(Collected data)
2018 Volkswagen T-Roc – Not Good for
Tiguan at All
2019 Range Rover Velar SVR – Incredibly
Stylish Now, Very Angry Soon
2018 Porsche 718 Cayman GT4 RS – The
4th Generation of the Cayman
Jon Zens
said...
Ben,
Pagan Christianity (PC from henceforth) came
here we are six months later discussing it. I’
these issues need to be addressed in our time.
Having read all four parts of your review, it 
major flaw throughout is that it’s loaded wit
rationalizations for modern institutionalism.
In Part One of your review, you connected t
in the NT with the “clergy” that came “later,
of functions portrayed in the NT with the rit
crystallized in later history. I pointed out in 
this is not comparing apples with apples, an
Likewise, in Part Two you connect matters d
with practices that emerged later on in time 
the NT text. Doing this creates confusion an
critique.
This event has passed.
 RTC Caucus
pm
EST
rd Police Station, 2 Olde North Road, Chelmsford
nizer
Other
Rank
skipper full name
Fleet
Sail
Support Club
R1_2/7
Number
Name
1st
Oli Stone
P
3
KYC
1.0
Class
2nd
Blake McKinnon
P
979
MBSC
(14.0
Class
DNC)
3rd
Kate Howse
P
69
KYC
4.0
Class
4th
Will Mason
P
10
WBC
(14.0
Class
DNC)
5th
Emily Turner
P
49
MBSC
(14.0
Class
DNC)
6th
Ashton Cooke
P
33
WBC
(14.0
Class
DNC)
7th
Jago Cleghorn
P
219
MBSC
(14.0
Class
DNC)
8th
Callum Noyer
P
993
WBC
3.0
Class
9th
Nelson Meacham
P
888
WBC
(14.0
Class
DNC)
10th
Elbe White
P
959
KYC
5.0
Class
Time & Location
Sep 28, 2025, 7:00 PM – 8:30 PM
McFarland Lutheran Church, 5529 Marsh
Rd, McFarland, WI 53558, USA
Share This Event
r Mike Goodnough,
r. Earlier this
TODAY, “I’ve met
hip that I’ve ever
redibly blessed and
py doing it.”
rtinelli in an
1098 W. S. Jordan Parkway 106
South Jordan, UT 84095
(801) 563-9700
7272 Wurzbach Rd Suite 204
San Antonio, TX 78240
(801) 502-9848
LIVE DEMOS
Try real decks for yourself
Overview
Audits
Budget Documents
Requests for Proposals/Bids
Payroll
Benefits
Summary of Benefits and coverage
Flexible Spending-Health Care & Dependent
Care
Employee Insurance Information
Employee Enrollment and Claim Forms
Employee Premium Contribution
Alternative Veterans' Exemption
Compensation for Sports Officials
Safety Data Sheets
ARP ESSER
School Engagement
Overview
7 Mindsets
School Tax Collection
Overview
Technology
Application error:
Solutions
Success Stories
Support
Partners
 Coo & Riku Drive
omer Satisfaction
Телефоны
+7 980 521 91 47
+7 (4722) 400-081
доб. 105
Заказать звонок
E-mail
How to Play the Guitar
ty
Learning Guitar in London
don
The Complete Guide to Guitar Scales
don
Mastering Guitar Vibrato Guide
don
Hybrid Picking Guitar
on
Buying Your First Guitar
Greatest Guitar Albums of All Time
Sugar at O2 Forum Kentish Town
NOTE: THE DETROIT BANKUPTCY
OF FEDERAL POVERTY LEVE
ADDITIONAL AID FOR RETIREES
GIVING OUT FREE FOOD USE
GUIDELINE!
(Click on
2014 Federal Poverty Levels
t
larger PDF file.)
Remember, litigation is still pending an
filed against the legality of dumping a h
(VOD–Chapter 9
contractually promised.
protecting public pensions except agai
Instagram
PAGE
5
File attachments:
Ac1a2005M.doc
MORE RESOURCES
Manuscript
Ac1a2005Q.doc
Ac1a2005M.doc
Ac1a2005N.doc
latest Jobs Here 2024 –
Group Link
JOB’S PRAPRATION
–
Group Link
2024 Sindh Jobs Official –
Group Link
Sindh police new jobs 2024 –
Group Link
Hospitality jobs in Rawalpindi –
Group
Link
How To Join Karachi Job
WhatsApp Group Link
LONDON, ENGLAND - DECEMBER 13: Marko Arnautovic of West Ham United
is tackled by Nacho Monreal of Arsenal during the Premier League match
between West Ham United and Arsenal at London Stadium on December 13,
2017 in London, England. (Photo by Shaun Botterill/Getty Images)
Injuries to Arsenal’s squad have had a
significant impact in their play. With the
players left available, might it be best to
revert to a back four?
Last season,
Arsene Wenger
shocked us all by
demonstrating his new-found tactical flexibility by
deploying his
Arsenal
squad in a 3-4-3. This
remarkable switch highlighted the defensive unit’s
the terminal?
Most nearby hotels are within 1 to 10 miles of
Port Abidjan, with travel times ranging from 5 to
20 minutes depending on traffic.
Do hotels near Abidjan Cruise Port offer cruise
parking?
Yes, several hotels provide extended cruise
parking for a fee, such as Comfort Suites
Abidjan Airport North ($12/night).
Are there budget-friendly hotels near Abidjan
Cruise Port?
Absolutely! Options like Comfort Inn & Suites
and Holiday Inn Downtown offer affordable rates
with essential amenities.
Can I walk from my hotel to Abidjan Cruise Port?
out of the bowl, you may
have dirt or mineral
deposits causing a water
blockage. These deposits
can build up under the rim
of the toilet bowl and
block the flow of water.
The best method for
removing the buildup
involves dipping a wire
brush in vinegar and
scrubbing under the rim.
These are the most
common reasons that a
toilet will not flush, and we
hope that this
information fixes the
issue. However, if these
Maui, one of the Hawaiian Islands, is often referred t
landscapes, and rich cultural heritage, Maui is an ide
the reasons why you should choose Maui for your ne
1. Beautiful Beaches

→ INSTRUCTION:
Each line of the entries where the string "that" occurs should be shown.

→ SOLUTION TO THIS PROBLEM:
major flaw throughout is that it’s loaded wit
in the NT with the “clergy” that came “later,
with practices that emerged later on in time 
hip that I’ve ever
common reasons that a
hope that this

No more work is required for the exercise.